▶ [Document excerpt]:
>> Begin

Means for Solving the Problems
I order to solve the above-described problem, the present invention
provides a structure that can suppress an over-shoot immediately
after an oscillation by changing a PWM setting value of a control
signal for an input current in a non-oscillation (a start mode) and
an oscillation (a steady mode) of a magnetron.
In the above-described structure, the present invention can
suppress the over-shoot of an input current under an unstable state
immediately after the magnetron begins oscillating from a state
that the magnetron does not oscillate, avoid an overload from being
applied to parts respectively and realize a smooth oscillation of
the magnetron (a shift from the start state to the steady state).
Further, the present invention can also solve a problem such as a
shut-down caused by detecting an over-voltage generated at the time
of the over-shoot as an abnormal voltage.
Advantage of the Invention
According to the power supply for a high frequency heatingpower
supply for a high frequency heating, even if the PWM setting value
during the steady mode is set to a maximum output value, the input
current does not need to be controlled to a large current including
the over-shoot immediately after the oscillation. After the
magnetron shifts to a stable state, the PWM setting value shifts to
a PWM setting value of an actual steady mode, so that the
over-shoot of the input current can be suppressed as much as
possible.

>> End

▶ [Records shown]:
>> Begin

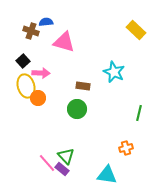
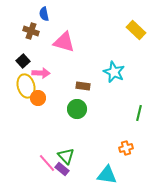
blue semicircle: moved 2 px left, 8 px up; rotated 96 degrees counterclockwise
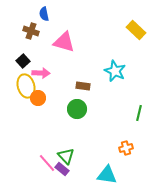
cyan star: moved 1 px right, 1 px up
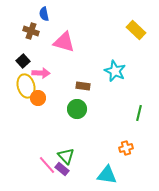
pink line: moved 2 px down
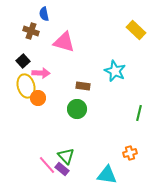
orange cross: moved 4 px right, 5 px down
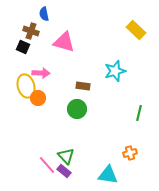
black square: moved 14 px up; rotated 24 degrees counterclockwise
cyan star: rotated 30 degrees clockwise
purple rectangle: moved 2 px right, 2 px down
cyan triangle: moved 1 px right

>> End

▶ [Instructions]:
a - Determine whether each of the following statements agrees with the magnetron power supply excerpt, answering yes or no for each and quoting the words of the excerpt that decide it. (i) The invention changes a PWM setting value of a control signal between the start mode and the steady mode of the magnetron. (ii) The excerpt states that the over-shoot of the input current is eliminated entirely. (iii) The excerpt states that the PWM setting value during the steady mode must never be set to a maximum output value.
b - Reproduce the passage of the magnetron power supply excerpt from "In the above-described" up to and including "the steady state).", with no changes.

▶ [Per-task outputs]:
a -
(i) Yes: "changing a PWM setting value of a control signal for an input current in a non-oscillation (a start mode) and an oscillation (a steady mode) of a magnetron"
(ii) No: "the over-shoot of the input current can be suppressed as much as possible"
(iii) No: "even if the PWM setting value during the steady mode is set to a maximum output value, the input current does not need to be controlled to a large current including the over-shoot immediately after the oscillation"

b -
In the above-described structure, the present invention can
suppress the over-shoot of an input current under an unstable state
immediately after the magnetron begins oscillating from a state
that the magnetron does not oscillate, avoid an overload from being
applied to parts respectively and realize a smooth oscillation of
the magnetron (a shift from the start state to the steady state).